Return, word for word, the stretch of the abstract on abusive span detection in Vietnamese from "The paper tackled" through "in abusive span detection tasks.".
--- Extract ---
Abusive Span Detection for Vietnamese Narrative Texts
This work addresses the limited NLP studies on abuse detection in Vietnamese, providing a dataset and baseline results for this domain-specific problem.
The paper tackled the problem of detecting abusive content in Vietnamese narrative texts by building a human-annotated dataset from VnExpress and experimenting with baseline models, finding that PhoBERT outperformed other models in abusive span detection tasks.
Abuse in its various forms, including physical, psychological, verbal, sexual, financial, and cultural, has a negative impact on mental health. However, there are limited studies on applying natural language processing (NLP) in this field in Vietnam. Therefore, we aim to contribute by building a human-annotated Vietnamese dataset for detecting abusive content in Vietnamese narrative texts. We sourced these texts from VnExpress, Vietnam's popular online newspaper, where readers often share stories containing abusive content. Identifying and categorizing abusive spans in these texts posed significant challenges during dataset creation, but it also motivated our research. We experimented with lightweight baseline models by freezing PhoBERT and XLM-RoBERTa and using their hidden states in a BiLSTM to assess the complexity of the dataset. According to our experimental results, PhoBERT outperforms other models in both labeled and unlabeled abusive span detection tasks. These results indicate that it has the potential for future improvements.
--- Information supplied ---
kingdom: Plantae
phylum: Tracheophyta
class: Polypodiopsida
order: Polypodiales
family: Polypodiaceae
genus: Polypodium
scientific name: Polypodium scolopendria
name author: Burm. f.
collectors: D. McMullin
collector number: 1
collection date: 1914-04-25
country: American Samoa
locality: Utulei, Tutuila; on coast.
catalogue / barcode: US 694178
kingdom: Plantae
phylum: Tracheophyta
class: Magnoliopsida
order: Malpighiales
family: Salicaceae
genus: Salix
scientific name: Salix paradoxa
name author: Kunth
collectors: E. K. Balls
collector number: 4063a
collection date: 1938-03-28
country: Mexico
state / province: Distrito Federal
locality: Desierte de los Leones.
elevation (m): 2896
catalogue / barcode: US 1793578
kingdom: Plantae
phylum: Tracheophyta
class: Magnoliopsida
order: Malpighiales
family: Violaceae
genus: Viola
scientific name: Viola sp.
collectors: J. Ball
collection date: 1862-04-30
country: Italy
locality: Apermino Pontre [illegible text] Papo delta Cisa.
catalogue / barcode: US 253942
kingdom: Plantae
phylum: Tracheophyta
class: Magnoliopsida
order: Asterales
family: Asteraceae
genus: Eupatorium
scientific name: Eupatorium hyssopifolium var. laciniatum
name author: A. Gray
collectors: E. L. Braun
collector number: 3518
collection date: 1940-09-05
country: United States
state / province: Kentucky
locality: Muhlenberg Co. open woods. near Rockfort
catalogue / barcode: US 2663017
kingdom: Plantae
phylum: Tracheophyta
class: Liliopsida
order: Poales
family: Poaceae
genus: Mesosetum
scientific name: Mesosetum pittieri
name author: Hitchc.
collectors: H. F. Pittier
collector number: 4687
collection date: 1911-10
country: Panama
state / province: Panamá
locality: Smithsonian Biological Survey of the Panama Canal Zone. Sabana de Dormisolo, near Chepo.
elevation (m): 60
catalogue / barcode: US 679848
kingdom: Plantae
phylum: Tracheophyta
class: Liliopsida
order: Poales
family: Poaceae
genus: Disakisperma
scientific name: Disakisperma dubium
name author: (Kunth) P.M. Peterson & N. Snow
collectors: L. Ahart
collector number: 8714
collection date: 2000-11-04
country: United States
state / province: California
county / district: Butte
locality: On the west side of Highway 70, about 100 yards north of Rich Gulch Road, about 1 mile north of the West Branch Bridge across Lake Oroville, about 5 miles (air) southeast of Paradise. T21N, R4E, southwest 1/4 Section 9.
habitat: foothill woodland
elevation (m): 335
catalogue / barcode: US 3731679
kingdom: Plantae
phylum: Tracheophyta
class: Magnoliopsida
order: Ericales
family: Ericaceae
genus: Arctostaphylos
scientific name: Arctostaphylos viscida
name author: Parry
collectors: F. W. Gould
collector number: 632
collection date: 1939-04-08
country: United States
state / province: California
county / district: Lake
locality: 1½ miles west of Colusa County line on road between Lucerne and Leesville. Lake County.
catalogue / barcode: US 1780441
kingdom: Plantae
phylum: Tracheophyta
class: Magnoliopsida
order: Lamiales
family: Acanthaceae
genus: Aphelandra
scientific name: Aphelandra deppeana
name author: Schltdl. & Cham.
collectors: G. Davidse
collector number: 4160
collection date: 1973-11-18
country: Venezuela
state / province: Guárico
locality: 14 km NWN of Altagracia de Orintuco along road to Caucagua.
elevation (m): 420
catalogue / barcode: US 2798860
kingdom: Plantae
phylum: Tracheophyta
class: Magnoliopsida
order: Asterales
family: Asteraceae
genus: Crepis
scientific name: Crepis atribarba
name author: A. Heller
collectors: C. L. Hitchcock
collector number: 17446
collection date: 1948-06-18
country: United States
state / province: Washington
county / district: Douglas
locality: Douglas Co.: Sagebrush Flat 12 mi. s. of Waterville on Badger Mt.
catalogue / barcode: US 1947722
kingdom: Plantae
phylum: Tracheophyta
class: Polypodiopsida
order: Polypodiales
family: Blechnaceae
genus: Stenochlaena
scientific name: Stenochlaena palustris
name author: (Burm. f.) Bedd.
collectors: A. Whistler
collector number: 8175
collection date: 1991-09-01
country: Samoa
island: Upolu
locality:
---
• Answer:
The paper tackled the problem of detecting abusive content in Vietnamese narrative texts by building a human-annotated dataset from VnExpress and experimenting with baseline models, finding that PhoBERT outperformed other models in abusive span detection tasks.